Work instruction ▸
Quote every line of the data below verbatim, keeping the original order and line breaks.

Data extracts ▸
####
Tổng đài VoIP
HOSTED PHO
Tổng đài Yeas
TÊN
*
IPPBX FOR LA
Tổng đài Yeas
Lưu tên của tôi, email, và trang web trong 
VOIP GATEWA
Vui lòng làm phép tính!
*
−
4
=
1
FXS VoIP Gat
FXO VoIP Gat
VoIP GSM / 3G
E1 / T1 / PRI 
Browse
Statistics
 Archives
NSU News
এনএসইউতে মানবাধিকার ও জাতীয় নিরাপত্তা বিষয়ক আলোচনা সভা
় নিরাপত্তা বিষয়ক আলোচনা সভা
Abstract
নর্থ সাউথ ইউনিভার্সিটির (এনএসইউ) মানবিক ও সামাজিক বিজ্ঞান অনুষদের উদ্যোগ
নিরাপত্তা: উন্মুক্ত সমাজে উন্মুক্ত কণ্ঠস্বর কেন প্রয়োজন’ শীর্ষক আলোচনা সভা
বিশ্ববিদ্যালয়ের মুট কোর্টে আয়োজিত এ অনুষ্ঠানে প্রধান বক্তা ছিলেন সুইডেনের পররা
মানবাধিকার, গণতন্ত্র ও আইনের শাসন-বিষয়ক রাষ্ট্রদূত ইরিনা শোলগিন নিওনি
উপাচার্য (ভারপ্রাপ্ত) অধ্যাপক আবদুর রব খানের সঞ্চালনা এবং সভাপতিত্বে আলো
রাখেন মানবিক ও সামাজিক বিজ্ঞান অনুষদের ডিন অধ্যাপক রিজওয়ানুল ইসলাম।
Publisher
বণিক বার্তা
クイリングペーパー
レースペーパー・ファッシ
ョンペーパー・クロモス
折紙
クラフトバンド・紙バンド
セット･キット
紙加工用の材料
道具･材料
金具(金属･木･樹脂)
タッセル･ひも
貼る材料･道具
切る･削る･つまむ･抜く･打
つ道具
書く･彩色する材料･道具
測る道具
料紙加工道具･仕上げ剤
####
Task output ▸
Tổng đài VoIP
HOSTED PHO
Tổng đài Yeas
TÊN
*
IPPBX FOR LA
Tổng đài Yeas
Lưu tên của tôi, email, và trang web trong 
VOIP GATEWA
Vui lòng làm phép tính!
*
−
4
=
1
FXS VoIP Gat
FXO VoIP Gat
VoIP GSM / 3G
E1 / T1 / PRI 
Browse
Statistics
 Archives
NSU News
এনএসইউতে মানবাধিকার ও জাতীয় নিরাপত্তা বিষয়ক আলোচনা সভা
় নিরাপত্তা বিষয়ক আলোচনা সভা
Abstract
নর্থ সাউথ ইউনিভার্সিটির (এনএসইউ) মানবিক ও সামাজিক বিজ্ঞান অনুষদের উদ্যোগ
নিরাপত্তা: উন্মুক্ত সমাজে উন্মুক্ত কণ্ঠস্বর কেন প্রয়োজন’ শীর্ষক আলোচনা সভা
বিশ্ববিদ্যালয়ের মুট কোর্টে আয়োজিত এ অনুষ্ঠানে প্রধান বক্তা ছিলেন সুইডেনের পররা
মানবাধিকার, গণতন্ত্র ও আইনের শাসন-বিষয়ক রাষ্ট্রদূত ইরিনা শোলগিন নিওনি
উপাচার্য (ভারপ্রাপ্ত) অধ্যাপক আবদুর রব খানের সঞ্চালনা এবং সভাপতিত্বে আলো
রাখেন মানবিক ও সামাজিক বিজ্ঞান অনুষদের ডিন অধ্যাপক রিজওয়ানুল ইসলাম।
Publisher
বণিক বার্তা
クイリングペーパー
レースペーパー・ファッシ
ョンペーパー・クロモス
折紙
クラフトバンド・紙バンド
セット･キット
紙加工用の材料
道具･材料
金具(金属･木･樹脂)
タッセル･ひも
貼る材料･道具
切る･削る･つまむ･抜く･打
つ道具
書く･彩色する材料･道具
測る道具
料紙加工道具･仕上げ剤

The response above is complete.